::: ENTRIES SHOWN

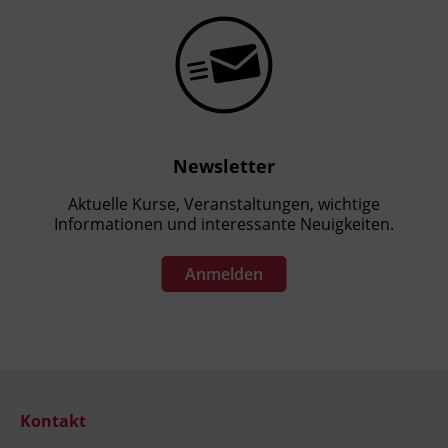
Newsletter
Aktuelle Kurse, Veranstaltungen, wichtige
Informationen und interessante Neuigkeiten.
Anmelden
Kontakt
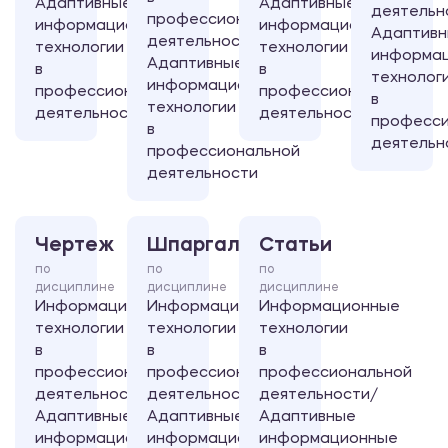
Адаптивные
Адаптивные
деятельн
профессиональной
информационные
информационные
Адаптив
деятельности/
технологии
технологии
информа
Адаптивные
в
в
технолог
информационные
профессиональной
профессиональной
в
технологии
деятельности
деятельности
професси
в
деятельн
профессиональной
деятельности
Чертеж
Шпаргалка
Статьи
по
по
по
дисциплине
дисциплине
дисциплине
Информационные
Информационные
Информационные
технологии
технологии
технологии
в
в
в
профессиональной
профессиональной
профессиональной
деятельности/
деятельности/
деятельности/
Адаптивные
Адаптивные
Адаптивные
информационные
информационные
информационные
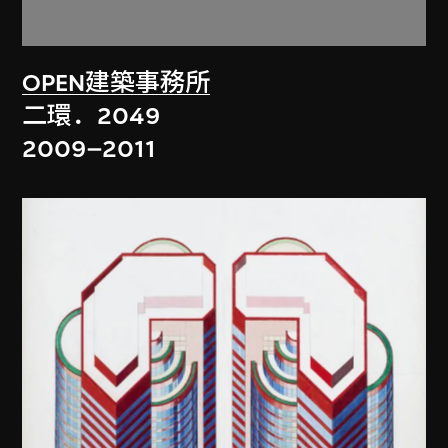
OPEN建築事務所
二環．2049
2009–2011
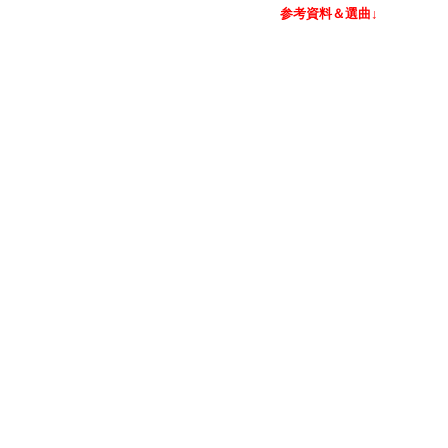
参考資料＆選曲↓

::::::
::: ENTRIES SHOWN

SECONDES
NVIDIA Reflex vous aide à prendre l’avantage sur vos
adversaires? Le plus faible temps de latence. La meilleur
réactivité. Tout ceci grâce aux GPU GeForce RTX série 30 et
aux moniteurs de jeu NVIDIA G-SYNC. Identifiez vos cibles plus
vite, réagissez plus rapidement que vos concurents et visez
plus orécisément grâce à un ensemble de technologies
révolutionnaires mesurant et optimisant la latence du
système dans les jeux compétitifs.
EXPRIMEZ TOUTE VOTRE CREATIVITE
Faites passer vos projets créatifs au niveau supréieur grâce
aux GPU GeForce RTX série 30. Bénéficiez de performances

::::::
::: ENTRIES SHOWN

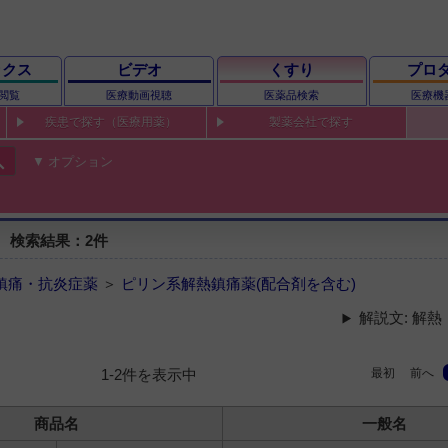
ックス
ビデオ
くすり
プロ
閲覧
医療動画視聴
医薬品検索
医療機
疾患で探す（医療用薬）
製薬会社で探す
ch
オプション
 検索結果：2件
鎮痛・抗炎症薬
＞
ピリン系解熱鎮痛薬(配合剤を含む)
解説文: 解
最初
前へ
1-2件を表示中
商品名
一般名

::::::

*WHAT YOU NEED TO DO*
Return every line from the entries above that contains the word "grâce".

*YOUR SOLUTION*
réactivité. Tout ceci grâce aux GPU GeForce RTX série 30 et
plus orécisément grâce à un ensemble de technologies
Faites passer vos projets créatifs au niveau supréieur grâce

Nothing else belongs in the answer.